DataFlow

DataFlow is a library to easily build Python iterators for efficient data loading.

A DataFlow has a get_data() generator method, which yields datapoints. A datapoint must be a list of Python objects which I called the components of a datapoint.

For example, to train on MNIST dataset, you can build a DataFlow with a get_data() method that yields datapoints of two elements (components): a numpy array of shape (64, 28, 28), and an array of shape (64,).

Composition of DataFlow

One good thing about having a standard interface is to be able to provide the greatest code reusability. There are a lot of existing modules in tensorpack, which you can use to compose complex DataFlow with a long pre-processing pipeline. A whole pipeline usually would read from disk (or other sources), apply augmentations, group into batches, prefetch data, etc. A simple example is as the following:

# a DataFlow you implement to produce [tensor1, tensor2, ..] lists from whatever sources:
df = MyDataFlow(shuffle=True)
# resize the image component of each datapoint
df = AugmentImageComponent(df, [imgaug.Resize((225, 225))])
# group data into batches of size 128
df = BatchData(df, 128)
# start 3 processes to run the dataflow in parallel, and communicate with ZeroMQ
df = PrefetchDataZMQ(df, 3)

A more complicated example is the ResNet training script with all the data preprocessing.

All these modules are written in Python, so you can easily implement whatever operations/transformations you need, without worrying about adding operators to TensorFlow.

Unless you are working with standard data types (image folders, LMDB, etc), you would usually want to write your own DataFlow. See another tutorial for details on handling your own data format.
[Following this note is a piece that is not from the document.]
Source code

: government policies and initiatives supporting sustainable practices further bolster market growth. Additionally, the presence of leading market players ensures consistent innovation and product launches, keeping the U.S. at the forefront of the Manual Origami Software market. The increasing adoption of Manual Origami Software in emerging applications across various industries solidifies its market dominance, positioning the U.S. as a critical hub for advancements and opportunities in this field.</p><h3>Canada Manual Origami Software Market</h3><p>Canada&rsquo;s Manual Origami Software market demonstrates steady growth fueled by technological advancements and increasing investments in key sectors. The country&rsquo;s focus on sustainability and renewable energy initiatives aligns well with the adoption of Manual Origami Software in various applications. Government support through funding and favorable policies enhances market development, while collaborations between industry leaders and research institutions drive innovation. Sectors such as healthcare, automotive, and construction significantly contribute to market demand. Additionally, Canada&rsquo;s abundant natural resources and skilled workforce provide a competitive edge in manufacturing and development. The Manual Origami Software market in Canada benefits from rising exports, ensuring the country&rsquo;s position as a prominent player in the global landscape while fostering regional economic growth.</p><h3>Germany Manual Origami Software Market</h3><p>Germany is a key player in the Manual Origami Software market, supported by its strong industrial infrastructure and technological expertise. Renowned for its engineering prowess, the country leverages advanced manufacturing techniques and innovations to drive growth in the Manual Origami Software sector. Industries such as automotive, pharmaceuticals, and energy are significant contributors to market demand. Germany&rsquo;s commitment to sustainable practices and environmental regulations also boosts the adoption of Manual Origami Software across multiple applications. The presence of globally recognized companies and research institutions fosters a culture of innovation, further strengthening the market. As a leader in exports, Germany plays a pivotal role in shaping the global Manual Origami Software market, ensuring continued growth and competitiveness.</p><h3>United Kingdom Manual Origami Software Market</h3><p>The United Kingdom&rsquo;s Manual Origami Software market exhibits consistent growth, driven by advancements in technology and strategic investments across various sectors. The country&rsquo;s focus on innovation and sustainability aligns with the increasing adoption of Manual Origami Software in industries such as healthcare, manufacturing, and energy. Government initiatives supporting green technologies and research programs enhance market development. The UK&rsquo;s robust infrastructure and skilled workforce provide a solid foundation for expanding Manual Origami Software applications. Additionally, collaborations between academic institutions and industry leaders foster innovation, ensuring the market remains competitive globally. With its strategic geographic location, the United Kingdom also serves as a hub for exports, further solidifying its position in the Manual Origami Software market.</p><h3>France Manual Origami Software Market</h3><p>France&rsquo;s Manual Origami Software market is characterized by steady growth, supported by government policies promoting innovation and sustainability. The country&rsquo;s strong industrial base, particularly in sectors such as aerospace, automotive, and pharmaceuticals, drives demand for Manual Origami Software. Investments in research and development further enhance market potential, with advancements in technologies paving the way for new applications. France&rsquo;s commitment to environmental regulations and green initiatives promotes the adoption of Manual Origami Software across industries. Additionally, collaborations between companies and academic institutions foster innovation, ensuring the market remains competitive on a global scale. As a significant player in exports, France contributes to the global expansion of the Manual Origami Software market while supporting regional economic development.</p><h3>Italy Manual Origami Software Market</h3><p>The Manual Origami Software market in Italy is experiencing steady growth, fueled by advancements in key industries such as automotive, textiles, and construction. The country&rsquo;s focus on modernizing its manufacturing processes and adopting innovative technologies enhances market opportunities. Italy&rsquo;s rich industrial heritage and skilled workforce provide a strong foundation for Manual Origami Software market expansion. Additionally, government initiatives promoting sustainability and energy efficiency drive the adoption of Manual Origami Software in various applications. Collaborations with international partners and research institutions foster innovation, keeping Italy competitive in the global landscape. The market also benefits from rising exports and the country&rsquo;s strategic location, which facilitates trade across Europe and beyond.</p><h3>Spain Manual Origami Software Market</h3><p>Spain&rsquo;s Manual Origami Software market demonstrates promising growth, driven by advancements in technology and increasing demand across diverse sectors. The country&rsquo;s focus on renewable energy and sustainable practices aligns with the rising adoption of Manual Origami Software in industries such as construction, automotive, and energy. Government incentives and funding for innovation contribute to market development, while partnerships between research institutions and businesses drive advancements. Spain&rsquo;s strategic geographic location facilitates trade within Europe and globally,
Use DataFlow outside Tensorpack

DataFlow is independent of both tensorpack and TensorFlow. You can simply use it as a data processing pipeline and plug it into any other frameworks.

To use a DataFlow independently, you will need to call reset_state() first to initialize it, and then use the generator however you want:

df = SomeDataFlow()

df.reset_state()
generator = df.get_data()
for dp in generator:
    # dp is now a list. do whatever